The National Company Law Tribunal Tuesday allowed the corporate affairs ministry to reopen the books of the crippled IL&FS Group and its subsidiaries for the past five years under Section 130 of the Companies Act, to ascertain financial mismanagement.
For the first time, the government on December 21, 2018, had invoked the powers under Section 130 of the new Companies Act of 2013 to reopen the books of a company.
The government wants to check the balance-sheets of the crippled group and its two listed subsidiaries--ITNL and IL&FS Financial Services for the past five years (FY13-FY18) and the move comes after the Serious Fraud Investigation Office (SFIO) and ICAI reports indicated that the accounts were prepared a fraudulently and negligently in the last five years by the previous management.
The statutory bodies including, the Reserve Bank, the markets watchdog Sebi and the Income Tax Department gave their no objection for restating the accounts.
However, the auditors Ernst & Young owned SRBC & Co, Delloitte Haskins & Sells and KPMG affiliate BSR Associates opposed the move citing that they had no role in the alleged frauds.
The financial accounts are made by the company and not the auditors, they argued.
To this, the government informed the tribunal that the Institute of Chartered Accountants of India (ICAI) had sent a show cause notice in relation to the alleged frauds to the IL&FS to the auditors.
The auditors argued that the ICAI probe is at a nascent stage and cannot be the basis of recasting of financial accounts.

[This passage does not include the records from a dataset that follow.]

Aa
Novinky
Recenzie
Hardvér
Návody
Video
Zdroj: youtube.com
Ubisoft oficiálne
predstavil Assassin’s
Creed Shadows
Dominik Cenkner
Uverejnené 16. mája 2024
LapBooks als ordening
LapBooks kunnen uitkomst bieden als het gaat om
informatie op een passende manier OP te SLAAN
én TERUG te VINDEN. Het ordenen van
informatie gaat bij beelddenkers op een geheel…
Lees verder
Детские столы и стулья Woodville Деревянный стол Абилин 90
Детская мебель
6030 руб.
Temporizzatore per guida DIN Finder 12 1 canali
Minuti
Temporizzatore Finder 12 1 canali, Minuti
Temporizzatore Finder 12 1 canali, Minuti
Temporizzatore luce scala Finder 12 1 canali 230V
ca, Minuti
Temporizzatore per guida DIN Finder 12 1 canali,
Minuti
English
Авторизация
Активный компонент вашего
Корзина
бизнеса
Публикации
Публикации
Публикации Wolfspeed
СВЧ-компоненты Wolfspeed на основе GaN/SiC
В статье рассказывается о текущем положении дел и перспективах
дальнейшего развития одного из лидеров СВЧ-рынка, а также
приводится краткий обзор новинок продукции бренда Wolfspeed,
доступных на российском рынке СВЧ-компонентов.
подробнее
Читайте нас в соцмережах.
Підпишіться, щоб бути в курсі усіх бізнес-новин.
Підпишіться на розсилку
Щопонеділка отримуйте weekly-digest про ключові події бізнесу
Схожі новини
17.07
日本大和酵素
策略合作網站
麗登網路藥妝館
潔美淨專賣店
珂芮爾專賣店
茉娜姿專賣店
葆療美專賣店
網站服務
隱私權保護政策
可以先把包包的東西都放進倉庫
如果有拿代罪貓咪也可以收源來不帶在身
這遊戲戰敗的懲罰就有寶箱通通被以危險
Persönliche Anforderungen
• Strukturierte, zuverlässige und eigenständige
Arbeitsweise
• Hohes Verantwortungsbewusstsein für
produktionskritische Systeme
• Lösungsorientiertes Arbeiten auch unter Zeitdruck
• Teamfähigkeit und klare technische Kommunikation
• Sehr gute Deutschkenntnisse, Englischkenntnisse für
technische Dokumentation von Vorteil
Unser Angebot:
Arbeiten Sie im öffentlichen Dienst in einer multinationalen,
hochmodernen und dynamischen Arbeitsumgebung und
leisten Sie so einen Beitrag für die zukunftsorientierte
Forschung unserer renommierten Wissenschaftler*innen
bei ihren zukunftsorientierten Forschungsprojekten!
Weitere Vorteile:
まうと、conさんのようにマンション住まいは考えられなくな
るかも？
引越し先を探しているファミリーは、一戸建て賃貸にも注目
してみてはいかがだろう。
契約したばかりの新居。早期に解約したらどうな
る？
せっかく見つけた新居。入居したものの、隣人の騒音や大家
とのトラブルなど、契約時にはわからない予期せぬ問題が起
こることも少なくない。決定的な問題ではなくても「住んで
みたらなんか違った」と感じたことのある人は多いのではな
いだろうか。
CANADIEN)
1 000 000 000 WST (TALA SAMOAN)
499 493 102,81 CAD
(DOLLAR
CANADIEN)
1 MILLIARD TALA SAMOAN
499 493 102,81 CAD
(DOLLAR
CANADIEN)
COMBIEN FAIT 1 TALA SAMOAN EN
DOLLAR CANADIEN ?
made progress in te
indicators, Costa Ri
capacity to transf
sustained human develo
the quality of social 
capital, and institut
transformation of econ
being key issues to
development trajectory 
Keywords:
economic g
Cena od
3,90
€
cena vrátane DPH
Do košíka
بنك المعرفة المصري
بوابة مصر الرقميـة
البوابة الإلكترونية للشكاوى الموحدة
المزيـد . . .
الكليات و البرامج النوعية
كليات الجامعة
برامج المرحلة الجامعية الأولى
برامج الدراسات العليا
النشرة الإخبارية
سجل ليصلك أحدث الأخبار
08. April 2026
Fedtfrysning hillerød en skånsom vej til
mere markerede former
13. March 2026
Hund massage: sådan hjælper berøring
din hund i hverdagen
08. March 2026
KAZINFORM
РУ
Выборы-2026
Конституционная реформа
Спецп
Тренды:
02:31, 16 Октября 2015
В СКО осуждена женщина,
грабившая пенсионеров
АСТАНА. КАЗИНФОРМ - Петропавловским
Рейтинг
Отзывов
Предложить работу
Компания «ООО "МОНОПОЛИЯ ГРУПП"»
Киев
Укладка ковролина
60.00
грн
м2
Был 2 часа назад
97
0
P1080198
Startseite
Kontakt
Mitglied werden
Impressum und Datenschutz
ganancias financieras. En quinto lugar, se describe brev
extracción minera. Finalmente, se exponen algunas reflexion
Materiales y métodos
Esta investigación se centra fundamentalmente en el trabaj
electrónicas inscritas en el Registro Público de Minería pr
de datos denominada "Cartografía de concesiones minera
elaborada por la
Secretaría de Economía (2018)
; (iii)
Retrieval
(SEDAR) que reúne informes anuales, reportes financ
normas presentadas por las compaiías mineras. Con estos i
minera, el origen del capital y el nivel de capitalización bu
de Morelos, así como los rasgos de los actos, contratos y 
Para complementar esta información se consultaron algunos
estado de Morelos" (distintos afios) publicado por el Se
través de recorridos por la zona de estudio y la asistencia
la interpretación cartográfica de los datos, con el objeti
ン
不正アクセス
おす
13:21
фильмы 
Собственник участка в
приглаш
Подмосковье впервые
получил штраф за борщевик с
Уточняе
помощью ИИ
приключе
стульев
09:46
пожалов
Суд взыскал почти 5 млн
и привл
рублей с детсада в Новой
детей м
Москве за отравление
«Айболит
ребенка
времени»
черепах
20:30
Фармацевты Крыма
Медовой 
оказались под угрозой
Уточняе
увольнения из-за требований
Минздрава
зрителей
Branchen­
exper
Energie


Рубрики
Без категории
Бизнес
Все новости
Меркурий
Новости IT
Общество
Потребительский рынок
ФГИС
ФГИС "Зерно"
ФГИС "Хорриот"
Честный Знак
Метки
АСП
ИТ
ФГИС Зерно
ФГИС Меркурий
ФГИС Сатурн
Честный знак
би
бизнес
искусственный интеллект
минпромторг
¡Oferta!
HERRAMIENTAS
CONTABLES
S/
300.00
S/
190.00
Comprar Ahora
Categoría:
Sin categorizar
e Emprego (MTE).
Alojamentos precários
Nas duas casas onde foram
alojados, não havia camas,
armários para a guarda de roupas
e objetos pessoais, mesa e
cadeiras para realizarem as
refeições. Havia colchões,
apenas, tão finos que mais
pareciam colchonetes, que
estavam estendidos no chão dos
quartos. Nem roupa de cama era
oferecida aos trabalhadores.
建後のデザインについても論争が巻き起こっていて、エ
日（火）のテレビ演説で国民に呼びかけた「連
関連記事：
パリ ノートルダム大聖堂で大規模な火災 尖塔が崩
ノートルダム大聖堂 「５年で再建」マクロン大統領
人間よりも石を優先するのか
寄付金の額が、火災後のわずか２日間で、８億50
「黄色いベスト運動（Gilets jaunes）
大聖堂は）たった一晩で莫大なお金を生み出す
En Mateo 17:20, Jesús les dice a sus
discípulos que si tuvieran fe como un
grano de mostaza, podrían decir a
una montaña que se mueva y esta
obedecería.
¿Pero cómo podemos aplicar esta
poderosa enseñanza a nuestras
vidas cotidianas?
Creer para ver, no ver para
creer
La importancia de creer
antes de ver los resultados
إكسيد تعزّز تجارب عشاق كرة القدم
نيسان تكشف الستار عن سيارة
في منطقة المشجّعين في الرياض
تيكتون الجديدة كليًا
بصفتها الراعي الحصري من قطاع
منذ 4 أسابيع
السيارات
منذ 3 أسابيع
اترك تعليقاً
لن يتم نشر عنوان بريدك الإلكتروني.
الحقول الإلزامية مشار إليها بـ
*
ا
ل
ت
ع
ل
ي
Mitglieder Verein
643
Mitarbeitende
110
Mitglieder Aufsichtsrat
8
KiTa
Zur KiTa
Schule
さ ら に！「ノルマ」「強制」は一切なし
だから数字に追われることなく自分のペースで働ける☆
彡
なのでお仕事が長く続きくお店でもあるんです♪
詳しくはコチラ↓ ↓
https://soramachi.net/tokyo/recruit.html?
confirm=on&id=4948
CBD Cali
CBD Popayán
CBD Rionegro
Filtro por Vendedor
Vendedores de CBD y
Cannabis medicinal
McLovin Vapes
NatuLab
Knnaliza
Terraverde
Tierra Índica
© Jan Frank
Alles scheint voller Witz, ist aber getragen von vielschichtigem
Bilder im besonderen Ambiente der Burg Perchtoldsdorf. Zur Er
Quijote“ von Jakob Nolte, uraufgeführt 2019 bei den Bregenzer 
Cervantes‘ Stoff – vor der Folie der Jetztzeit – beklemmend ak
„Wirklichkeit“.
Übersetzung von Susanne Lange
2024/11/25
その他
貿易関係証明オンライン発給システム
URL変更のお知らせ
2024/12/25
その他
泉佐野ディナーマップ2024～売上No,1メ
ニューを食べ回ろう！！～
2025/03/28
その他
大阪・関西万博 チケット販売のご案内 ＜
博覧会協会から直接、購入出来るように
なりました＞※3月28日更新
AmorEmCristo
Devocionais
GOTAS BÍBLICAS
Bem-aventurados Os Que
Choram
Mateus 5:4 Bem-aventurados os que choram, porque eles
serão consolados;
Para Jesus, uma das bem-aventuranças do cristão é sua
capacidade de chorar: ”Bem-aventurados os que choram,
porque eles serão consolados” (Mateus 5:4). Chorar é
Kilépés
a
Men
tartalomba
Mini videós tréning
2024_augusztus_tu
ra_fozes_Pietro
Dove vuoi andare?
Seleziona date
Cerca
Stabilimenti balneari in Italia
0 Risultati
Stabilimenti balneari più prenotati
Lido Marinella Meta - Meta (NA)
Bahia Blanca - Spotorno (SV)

Hearing the petition, the two-member NCLT bench of judges VP Singh and Ravikumar Duraisamy observed that based on the ICAI and SFIO reports though it cannot be concluded that the auditors and former directors had any role in preparing of the financial accounts, lets reopen it in the interest of fairness.
After allowing the reopening and recasting the books of account of IL&FS, ITNL and IL&FS Financial Services, the tribunal clarified that the order is without any prejudice and will not affect the proceedings before ICAI and SFIO probe.
The government also wants NCLT to appoint an independent chartered accountant to restate the accounts and revise the balance-sheets and wants three months to do the job. The group owes over Rs 94,000 crore to lenders, mostly banks.
It can be noted that this is the first instance of the government invoking Section 130 of the Companies Act, which empowers it reopen accounts only on a court/tribunal' order.
The law states that "a company shall not re-open its books of account and not recast its financial statements, unless an application is made by the Central government, income-tax authorities, Sebi, any other statutory regulatory body or authority or any person concerned and an order is made by a court of competent jurisdiction or the tribunal to the effect that i) the relevant earlier accounts were prepared in a fraudulent manner; or (ii) the affairs of the company were mismanaged during the relevant period, casting a doubt on the reliability of financial statements.